Remarks on Budget Resolution

Mr. Speaker, every Congress has its winners and its losers, and no where is that more apparent than in the budget. Looking at this budget, we could clearly see that those losing far outnumber those winning. The winners are millionaires and billionaires who will benefit from repeal of the estate tax, the credit card companies who make billions off of bankruptcy legislation, and oil and gas companies given subsidies by the energy bill while oil is at $55 a barrel.

The losers in the budget are anyone who relies on Medicare, Medicaid or Social Security, and our Nation’s veterans desperately needing health care funding, families with seniors who depend on Social Security, and any family that might have a child in need of a student loan.

Those are the winners and losers chosen by this budget and each and every one of America’s hardworking men and women are in one of these two categories.

I would ask my fellow Americans, which category do you fall into? If you are a millionaire, a billionaire or a senior executive at a major credit card company, insurance company or pharmaceutical company, chances are very high you are a winner. Likewise, if you are a foreign financial institution, you are likely a winner, because you will be granted even more opportunities to buy your own piece of America’s skyrocketing debt.

On the other hand, if you are part of the hardworking American middle- class, you are likely one of the many who will lose out. The debt your children will have to pay likely exceeds the amount of money you have saved for their college education. Gas prices will continue to rise as your tax dollars go to fund incentives for oil companies. And the benefits and programs that your parents and relatives depend on to make ends meet, as well as the resources that your children will depend on to get funding for a college education, are being slashed in order to give more of your money to the winners, a group which should be easy to recognize at this point.

Now, if you are a member of the working class or the working poor, or if you are a single mother, there should be no doubt in your mind; of course, you are a loser in this budget. And, likewise, if you are a senior citizen, you depend on Social Security, middle aged, a young person counting on Social Security to be there when you retire, you lose out more than anyone in this budget.

In fact, just as Republicans scheme to privatize Social Security and decry that financial crisis with the right hand, they have been raiding the Social Security surplus since Bush took office with the left. I believe that as of this budget, all of the Social Security surplus will be gone.

Remember all that talk about the lockbox? Well, I guess the lock has been broken. We do not need a security camera to see who has been getting away with all the loot. On this President’s watch, fiscal year 2002, 2003, 2004, 2005, every penny of the Social Security trust fund has been spent to finance deficits for a 4-year total of $635 billion. That is billion with a B. That is a staggering betrayal of the trust given by the American people.

And what about the new budget resolution that we consider today? It spends 100 percent of the Social Security surplus. This budget, when projected over the next 10 years, spends a total of $2.6 trillion from the Social Security surplus. That is the retirement security of America’s middle class. And they have the gall to wonder why so many fiscally responsible Democrats have objected to these irresponsible tax cuts that benefit the rich.

I think it is time that we slowed things down and explain to our friends across the aisle what fiscal responsibility is and what it is not. Fiscal responsibility does not include giving away the store, regardless of whether the consequences will be in 5 years or 10 years or 20 years. It means to look and plan for the future so there is an opportunity available for generations yet to come.

Being fiscally responsible does not mean mortgaging the future of this country on the backs of our children and grandchildren. It means providing adequate funding for schools and health care and retirement security.

It does not include asking the American people to pay for the tax cuts given to the millionaires and billionaires. It means giving a break to folks who work hard day in and day out to put food on the table for themselves and their children.

And, most of all, being fiscally responsible does not include robbing the Social Security trust fund blind.

So, as I am sure everyone can see with this budget, the people who need our help the most lose out.

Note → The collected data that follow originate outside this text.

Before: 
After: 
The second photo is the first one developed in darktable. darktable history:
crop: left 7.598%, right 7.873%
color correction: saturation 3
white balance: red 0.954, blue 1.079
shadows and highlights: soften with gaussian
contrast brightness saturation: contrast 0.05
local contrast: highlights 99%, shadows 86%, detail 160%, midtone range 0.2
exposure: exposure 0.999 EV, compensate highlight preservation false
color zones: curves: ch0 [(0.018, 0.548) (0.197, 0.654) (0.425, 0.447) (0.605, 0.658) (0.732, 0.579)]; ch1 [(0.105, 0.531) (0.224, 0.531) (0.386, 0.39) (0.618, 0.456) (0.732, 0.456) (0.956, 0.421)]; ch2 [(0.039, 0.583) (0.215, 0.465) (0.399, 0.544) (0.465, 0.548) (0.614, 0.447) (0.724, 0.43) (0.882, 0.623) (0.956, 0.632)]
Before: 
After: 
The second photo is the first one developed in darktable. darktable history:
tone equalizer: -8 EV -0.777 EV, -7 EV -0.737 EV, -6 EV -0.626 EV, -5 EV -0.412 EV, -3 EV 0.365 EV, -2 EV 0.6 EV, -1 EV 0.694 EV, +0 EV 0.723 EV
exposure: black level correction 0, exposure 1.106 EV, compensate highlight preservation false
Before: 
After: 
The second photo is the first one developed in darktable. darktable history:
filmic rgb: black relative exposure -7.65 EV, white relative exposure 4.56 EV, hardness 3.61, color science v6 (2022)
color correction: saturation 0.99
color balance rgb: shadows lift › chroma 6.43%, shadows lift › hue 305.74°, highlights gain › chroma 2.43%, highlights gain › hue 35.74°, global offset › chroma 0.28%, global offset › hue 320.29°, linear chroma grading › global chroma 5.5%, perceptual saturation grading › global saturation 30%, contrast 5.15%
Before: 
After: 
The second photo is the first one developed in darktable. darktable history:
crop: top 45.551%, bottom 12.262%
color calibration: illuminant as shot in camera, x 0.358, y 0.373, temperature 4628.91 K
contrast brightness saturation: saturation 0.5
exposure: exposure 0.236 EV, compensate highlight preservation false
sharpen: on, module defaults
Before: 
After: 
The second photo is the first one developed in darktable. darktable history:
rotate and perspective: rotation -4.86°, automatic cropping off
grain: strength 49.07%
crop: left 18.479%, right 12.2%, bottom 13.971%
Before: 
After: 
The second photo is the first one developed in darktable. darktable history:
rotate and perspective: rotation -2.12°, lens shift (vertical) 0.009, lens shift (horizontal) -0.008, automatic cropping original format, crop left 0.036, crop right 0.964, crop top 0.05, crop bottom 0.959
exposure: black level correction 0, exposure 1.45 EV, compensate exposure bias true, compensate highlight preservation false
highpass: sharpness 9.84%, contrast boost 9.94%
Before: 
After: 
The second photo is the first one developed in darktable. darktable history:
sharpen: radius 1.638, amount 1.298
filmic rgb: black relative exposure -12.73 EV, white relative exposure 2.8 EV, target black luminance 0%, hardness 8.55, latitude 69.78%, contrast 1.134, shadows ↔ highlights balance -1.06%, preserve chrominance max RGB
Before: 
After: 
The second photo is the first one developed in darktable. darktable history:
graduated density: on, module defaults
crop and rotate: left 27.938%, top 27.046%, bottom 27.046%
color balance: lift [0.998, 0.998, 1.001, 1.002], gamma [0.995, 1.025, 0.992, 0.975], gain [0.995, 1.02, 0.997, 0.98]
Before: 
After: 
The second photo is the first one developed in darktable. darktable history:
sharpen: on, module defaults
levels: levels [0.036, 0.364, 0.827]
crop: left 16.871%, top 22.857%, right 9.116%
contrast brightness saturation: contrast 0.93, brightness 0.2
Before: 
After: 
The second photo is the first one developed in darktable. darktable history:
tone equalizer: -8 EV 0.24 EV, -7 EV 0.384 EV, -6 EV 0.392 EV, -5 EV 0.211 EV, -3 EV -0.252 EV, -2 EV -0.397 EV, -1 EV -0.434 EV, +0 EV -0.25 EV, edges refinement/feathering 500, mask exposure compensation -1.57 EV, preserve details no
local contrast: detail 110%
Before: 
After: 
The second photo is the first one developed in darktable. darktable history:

It does not have to be this way. There was a choice. The Democratic alternative offered by the gentleman from South Carolina (Mr. Spratt) would have made us proud and protected the core principles that we say we fight for in this institution, such as great schools, good jobs, secure retirements and quality health care.

It would have brought the budget back into balance by 2012 and reinstated the budget enforcement rules to protect Social Security and increased our commitment to education, protected our Nation’s veterans and eliminated the cuts to Medicare and Medicaid. That is the kind of budget I wish we were considering. That is the kind of budget that the hardworking men and women of America want from their Congress. They want a fair approach that gets us back to fiscal sanity.

Much like the President’s Social Security proposal, this budget is the wrong bill at the wrong time and will hurt a vast majority of our Americans, and I urge all my colleagues to defeat this conference report.